The debate over whether ticking a name or names on a ballot paper can change much is a constant for us. But whatever its use in the modern context, the battles — and there were many — for the right to vote, to tick a box on a ballot paper; to have some say in the society in which one lives; to have a role in the type of electoral contest we will experience here on May 24 was hard fought for, judging by the history of reform in Britian of which we were a part for so long.
Brexit has drawn extra attention on the House of Parliament in the UK, a body, like our Dáil, which we probably take for granted.
Recently, thanks to the Naas branch of Barker and Jones’ ‘out of print books’ section, I came across Thereby Hangs A Tale, by Charles Earle Funk — a book about the origin of words themselves.
The term “ballot”, he said, originally meant “little ball” which comes from the Italian “ballotta”. It came into usage because a former method of voting was through the use of a small ball — white or black — dropped secretly into a container.

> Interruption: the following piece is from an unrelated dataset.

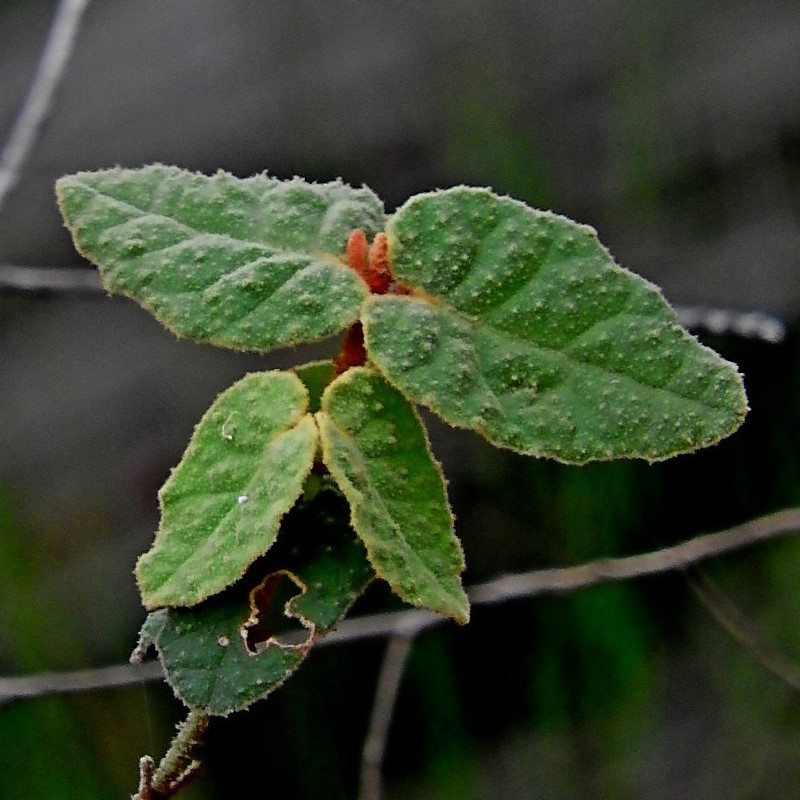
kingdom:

In ancient Athens judges used balls to give verdicts.
According to an excellent publication, The History of the Parliamentary Franchise, (Research Paper 13/14), published by the UK House of Commons Library (and available online), voting was once a very public affair, done with a show of hands. Very few adults had a legal right to vote.
While the word “parliament” was first used in the 1200s, its members were an elite group surrounding the king. The main qualification for the right to vote was the ownership of property — usually vast amounts of it.
Some say the modern Irish and British electoral system started with the Great Reform Act of 1832. In fact, there were over ten Acts in subsequent years, each increasing the number and sectors of society allowed to vote, gradually increasing the proportion of adults legally entitled to the franchise.
In the UK, it was only in 1928 that men and women had an equal right to vote. A 1918 Act brought to 50% the proportion of the adult population (men aged 21 or over) entitled to cast a ballot. But that Act only allowed women aged 30 or over to vote.
At most turns, the reigning powers tried to block reform towards votes for all adults. However, one pro-reform MP took his own life after his vote for reform — against his party's wishes — in the run up to the 1832 Act being passed.
Despite its importance, many felt the 1832 Act did little for the lower classes. It increased the electorate (those entitled to vote) to just 3% in 1833.
Up to an 1872 act votes were cast by a “public show of hands”. In 1831, there was an attempt to introduce a secret ballot on the basis that corruption and intimidation were rife but it did not pass. It was not until the Ballot Act of 1872 that secrecy was introduced. In 1870, a House of Commons select committe found that, in municipal elections “many voters would not vote unless paid, sometimes in drink tickets rather than cash, and rioting often took place on polling day.” It recommended not only secret balloting, but also the closing of pubs on polling days, and the banning of pub rooms as election committee rooms.
This, it concluded, would lead to “tranquility” and protect voters from undue influence and intimidation. The bill was passed by the House of Commons but rejected by the House of Lords.
Reintroduced the next year it was passed “with little enthusiasm” by the two Houses.
By 1906, there were 500 voters in Worcester, mainly of the “needy and loafing classes”. Something had indeed changed.